Request a:
Copy the listing word for word, everything from its very first line down to and including the line that contains "rebno. Ako pitate".
───── Document segment ─────
A car is seen in the flood waters at a neighbourhood in Chennai on December 4, 2015. The flood-ravaged city is struggling to return to normalcy with partial restoration of telecommunication and train services. (REUTERS)

Relief and rescue work was stopped on Saturday in suburban Chennai after fresh showers hit the city which is grappling with the aftermath of deadly floods that have left thousands homeless.

Intermittent rain in places like Kodambakkam, T Nagar, Adyar and Kotturpuram and suburban Tambaram in the morning posed a threat of flood again, but the weather office has predicted light showers only.

Chennai airport, which had suspended operations due to flooding, is likely to resume technical ferry and relief flights on Saturday though commercial flight services will not start as of now.

“Commercial flight services cannot start at Chennai airport as of now, we should give it two days,” Mahesh Sharma, minister of state for civil aviation, said.

To clear stranded passengers, the Airports Authority of India (AAI) had planned to start limited operations from the Chennai airport from Saturday.

“Once power supply is restored and water evacuation happens, we can restart commercial flight services,” Sharma said.

Read | Rain pause short-lived, fresh drizzle scuttles Chennai rescue efforts

The Met office had withdrawn its warning of heavy rains in the city on Friday but heavy to very heavy rains have been forecast for south coastal and interior districts and Puducherry.

Nearly 11 lakh people have been rescued so far in Tamil Nadu in one of the biggest relief operations carried out by the largest contingent of National Disaster Response Force (NDRF) teams, nine columns of the Indian Army and state disaster response teams. People in many localities claimed that the local administration did not adequately address their problems.

People receive food packets distributed by navy personnel in Chennai on Friday, Dec. 4, 2015. Large parts of the city still remain flooded due to the rains . (AP)

Limping to normalcy

Flood-ravaged Chennai is struggling to return to normalcy with partial restoration of telecommunication and train services. Some of the roads had become fairly motorable even as waterlogging woes continued in several areas.

In its bid to link the southern parts of Chennai with the main city, Southern Railway announced operating services on the busy Egmore-Tamabaram stretch bringing much needed relief to the residents.
─────
Request b:
From the Chennai flood report, quote everything from "In its bid to" down to "to the residents.", keeping both ends.
───── Material provided ─────
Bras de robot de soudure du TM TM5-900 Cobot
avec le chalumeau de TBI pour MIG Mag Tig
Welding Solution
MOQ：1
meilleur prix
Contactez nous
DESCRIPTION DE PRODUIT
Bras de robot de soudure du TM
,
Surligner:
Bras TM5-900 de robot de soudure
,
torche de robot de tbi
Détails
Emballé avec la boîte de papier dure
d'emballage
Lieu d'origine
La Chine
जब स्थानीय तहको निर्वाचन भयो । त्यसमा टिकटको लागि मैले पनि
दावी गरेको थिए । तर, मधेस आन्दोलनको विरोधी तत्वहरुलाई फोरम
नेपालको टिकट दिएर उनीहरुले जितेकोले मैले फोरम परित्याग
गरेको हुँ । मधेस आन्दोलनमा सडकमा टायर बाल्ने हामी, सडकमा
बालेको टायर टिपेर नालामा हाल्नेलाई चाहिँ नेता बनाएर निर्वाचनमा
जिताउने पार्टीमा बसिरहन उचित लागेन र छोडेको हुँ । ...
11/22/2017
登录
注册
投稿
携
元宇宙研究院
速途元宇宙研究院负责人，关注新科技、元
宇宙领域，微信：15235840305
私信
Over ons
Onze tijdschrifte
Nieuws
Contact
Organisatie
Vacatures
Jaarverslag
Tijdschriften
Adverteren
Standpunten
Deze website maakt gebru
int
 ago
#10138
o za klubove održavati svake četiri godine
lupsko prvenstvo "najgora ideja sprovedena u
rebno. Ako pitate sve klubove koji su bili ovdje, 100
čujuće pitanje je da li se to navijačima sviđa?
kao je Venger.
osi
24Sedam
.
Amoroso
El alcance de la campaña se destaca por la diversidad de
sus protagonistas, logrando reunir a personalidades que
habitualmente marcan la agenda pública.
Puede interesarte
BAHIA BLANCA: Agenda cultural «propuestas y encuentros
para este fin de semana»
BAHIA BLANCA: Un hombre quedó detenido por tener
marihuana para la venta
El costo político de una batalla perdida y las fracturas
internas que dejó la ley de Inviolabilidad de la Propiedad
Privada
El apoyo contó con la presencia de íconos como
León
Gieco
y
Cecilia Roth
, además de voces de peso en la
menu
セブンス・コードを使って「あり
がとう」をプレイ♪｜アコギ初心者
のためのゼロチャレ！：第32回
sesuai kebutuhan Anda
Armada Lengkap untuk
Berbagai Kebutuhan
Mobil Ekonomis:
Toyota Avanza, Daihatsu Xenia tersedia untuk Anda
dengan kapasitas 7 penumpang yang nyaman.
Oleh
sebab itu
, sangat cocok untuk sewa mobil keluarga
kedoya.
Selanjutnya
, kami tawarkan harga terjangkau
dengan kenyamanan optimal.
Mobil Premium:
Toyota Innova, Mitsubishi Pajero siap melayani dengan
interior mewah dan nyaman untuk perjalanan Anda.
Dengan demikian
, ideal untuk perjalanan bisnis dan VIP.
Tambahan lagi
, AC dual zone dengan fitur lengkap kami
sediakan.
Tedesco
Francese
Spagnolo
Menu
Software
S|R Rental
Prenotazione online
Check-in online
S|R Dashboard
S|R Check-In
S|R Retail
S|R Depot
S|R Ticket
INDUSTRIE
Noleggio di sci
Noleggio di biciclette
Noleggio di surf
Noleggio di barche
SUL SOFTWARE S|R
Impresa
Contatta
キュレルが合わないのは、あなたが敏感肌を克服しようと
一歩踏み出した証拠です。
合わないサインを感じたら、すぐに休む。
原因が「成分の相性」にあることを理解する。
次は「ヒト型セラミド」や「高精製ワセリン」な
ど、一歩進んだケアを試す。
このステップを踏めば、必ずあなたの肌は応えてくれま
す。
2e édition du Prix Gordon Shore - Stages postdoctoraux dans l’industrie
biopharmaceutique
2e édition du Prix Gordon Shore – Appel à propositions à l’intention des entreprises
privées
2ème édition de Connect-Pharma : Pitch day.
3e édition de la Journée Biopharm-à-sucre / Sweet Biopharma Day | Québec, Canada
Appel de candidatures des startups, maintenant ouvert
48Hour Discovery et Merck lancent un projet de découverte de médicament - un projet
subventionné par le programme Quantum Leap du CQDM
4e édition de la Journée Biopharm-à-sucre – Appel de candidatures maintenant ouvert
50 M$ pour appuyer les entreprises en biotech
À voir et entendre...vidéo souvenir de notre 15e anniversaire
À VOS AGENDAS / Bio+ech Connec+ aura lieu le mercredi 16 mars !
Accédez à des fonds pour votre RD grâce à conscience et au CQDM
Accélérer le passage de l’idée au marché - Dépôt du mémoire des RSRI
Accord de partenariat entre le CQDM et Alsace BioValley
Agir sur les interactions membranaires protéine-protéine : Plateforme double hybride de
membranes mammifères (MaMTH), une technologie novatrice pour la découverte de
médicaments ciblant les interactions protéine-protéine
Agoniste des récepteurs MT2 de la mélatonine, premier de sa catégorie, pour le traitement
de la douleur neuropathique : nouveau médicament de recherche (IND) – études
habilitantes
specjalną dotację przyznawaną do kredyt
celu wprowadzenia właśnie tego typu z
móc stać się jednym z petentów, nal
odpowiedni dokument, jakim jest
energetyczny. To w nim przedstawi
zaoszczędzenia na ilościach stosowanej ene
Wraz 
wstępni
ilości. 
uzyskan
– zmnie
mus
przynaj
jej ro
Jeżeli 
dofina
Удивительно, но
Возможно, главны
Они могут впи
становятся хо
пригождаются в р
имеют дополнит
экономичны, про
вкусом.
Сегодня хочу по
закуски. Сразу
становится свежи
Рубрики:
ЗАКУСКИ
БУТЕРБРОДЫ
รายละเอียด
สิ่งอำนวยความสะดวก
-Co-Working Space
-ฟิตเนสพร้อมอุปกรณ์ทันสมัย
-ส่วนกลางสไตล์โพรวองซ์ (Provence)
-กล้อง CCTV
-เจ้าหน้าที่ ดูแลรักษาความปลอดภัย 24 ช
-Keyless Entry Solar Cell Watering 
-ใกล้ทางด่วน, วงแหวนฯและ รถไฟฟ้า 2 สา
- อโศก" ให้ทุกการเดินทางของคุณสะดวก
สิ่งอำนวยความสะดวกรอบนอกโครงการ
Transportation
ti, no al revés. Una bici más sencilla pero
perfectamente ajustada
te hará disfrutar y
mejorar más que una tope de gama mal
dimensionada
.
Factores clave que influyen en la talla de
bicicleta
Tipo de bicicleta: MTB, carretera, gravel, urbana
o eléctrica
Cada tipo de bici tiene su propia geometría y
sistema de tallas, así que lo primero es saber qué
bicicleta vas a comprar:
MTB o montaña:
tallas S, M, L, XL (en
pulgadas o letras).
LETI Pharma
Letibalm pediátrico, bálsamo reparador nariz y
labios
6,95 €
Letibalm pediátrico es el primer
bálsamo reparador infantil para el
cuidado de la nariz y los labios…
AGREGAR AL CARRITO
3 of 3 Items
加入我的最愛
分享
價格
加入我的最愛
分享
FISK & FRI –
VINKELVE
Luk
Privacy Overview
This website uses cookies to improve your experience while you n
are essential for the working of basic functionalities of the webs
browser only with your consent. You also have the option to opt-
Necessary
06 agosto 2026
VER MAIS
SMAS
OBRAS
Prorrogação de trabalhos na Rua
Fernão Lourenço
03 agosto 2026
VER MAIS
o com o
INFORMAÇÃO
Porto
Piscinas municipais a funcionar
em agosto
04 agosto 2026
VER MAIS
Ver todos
─────
Exercise result a:
Bras de robot de soudure du TM TM5-900 Cobot
avec le chalumeau de TBI pour MIG Mag Tig
Welding Solution
MOQ：1
meilleur prix
Contactez nous
DESCRIPTION DE PRODUIT
Bras de robot de soudure du TM
,
Surligner:
Bras TM5-900 de robot de soudure
,
torche de robot de tbi
Détails
Emballé avec la boîte de papier dure
d'emballage
Lieu d'origine
La Chine
जब स्थानीय तहको निर्वाचन भयो । त्यसमा टिकटको लागि मैले पनि
दावी गरेको थिए । तर, मधेस आन्दोलनको विरोधी तत्वहरुलाई फोरम
नेपालको टिकट दिएर उनीहरुले जितेकोले मैले फोरम परित्याग
गरेको हुँ । मधेस आन्दोलनमा सडकमा टायर बाल्ने हामी, सडकमा
बालेको टायर टिपेर नालामा हाल्नेलाई चाहिँ नेता बनाएर निर्वाचनमा
जिताउने पार्टीमा बसिरहन उचित लागेन र छोडेको हुँ । ...
11/22/2017
登录
注册
投稿
携
元宇宙研究院
速途元宇宙研究院负责人，关注新科技、元
宇宙领域，微信：15235840305
私信
Over ons
Onze tijdschrifte
Nieuws
Contact
Organisatie
Vacatures
Jaarverslag
Tijdschriften
Adverteren
Standpunten
Deze website maakt gebru
int
 ago
#10138
o za klubove održavati svake četiri godine
lupsko prvenstvo "najgora ideja sprovedena u
rebno. Ako pitate sve klubove koji su bili ovdje, 100

Exercise result b:
In its bid to link the southern parts of Chennai with the main city, Southern Railway announced operating services on the busy Egmore-Tamabaram stretch bringing much needed relief to the residents.